他方、野田家における野田弥生(長山藍子)と野田佐枝(馬渕英俚可)との抗争には新展開があった。職場での不倫の恋に破れて義母との抗争に敗れた野田佐枝は仕事を辞して専業主婦に戻ったが、仕事の楽しさ、金を稼ぐことの心強さを知ってしまった今では、かつてのようには家事に意欲を抱くことができず、どうしても不機嫌な顔で日々生活することにもなっていた。野田弥生は今度はそのことを心配し、恐らくは不満をも感じたようだ。野田佐枝に対して今度は、再び外に出て働くことを勧め始めた。
忘れてはならないことは、野田弥生が野田佐枝に仕事を辞めさせたのは結果としては正しかったということだ。なにしろ野田佐枝が仕事とか残業とか称していたことは実は職場の長との不倫の恋でしかなかったのだ。残業を辞めさせて、その結果として仕事をも辞めさせるに至ったのは、救いようもない破局を未然に防止することに繋がったわけだ。だからその点に関しては野田佐枝は野田弥生に感謝してもよい位だろう。
それでもなお、仕事を辞めさせた直後に再び仕事を始めるように勧めるというのは流石に支離滅裂な行為であると云われざるを得ない。
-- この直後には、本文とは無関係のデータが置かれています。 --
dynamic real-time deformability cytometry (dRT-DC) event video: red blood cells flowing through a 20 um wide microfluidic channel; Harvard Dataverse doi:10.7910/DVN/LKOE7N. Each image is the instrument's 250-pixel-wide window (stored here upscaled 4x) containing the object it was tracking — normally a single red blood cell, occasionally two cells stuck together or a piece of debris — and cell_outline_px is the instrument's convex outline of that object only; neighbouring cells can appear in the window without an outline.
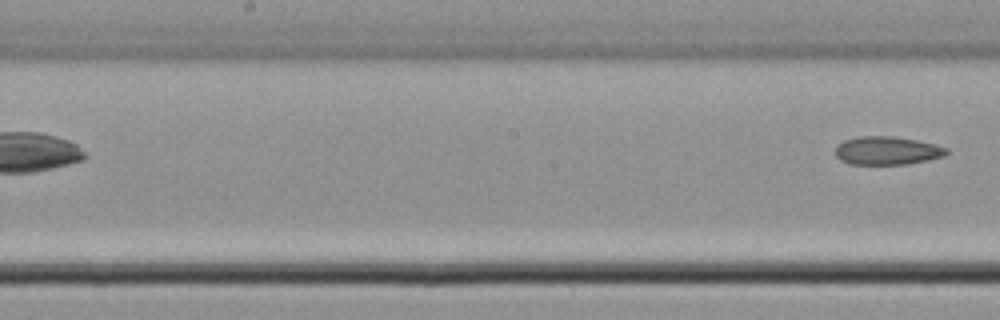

これに加えて、野田佐枝の側の事情を考えてみれば、医療事務の仕事をしていたとき何時も明るく元気だったのは職業人として有能だったからではなく単に病院長との不倫の恋が楽しかったからでしかないわけで、従って、あのときの活力を取り戻そうと思うなら、再び不倫の相手を見つけてその人の職場へ雇用してもらわなければならないだろう。そんなことできる道理がない。職業人としての生活を再開してはどうか?と野田弥生に勧められたとき野田佐枝が何とも辛そうな顔をしていたのはそのゆえに他ならない。